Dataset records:
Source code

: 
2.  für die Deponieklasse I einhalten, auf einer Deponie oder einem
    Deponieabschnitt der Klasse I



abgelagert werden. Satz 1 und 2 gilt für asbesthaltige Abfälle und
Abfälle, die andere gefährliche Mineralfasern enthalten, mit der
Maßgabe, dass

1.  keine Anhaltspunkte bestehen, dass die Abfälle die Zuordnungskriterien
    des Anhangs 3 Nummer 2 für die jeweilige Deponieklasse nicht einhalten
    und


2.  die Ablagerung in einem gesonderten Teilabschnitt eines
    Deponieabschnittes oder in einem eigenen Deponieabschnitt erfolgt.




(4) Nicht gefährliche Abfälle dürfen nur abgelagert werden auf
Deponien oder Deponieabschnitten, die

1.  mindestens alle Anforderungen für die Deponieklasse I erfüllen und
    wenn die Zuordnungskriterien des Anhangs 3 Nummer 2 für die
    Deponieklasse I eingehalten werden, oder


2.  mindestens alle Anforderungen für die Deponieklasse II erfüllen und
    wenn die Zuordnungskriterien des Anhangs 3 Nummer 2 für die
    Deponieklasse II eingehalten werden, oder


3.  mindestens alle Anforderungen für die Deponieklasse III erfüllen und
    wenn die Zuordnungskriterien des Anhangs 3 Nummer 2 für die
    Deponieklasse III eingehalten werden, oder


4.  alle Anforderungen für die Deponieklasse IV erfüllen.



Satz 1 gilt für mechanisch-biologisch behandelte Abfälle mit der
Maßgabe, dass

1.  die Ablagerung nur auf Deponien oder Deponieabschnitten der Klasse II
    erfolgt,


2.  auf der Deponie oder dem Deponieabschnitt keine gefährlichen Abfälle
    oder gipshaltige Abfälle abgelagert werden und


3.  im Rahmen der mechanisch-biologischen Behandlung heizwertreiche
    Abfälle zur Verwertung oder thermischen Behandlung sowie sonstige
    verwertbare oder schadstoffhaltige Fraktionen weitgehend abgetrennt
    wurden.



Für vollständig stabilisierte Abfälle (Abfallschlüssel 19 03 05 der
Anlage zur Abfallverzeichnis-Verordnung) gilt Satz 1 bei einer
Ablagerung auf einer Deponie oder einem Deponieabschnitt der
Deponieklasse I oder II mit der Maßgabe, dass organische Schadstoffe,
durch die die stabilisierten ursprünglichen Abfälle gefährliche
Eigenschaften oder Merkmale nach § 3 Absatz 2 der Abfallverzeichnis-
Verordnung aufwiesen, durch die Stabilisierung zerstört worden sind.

> _Task directions_: Please transcribe only the lines in the records above running from the line that has "mechanisch-biologischen Behandlung heizwertreiche" through the line that has "Für vollständig stabilisierte", both included, exactly as they appear.

> _Task output_:
3.  im Rahmen der mechanisch-biologischen Behandlung heizwertreiche
    Abfälle zur Verwertung oder thermischen Behandlung sowie sonstige
    verwertbare oder schadstoffhaltige Fraktionen weitgehend abgetrennt
    wurden.



Für vollständig stabilisierte Abfälle (Abfallschlüssel 19 03 05 der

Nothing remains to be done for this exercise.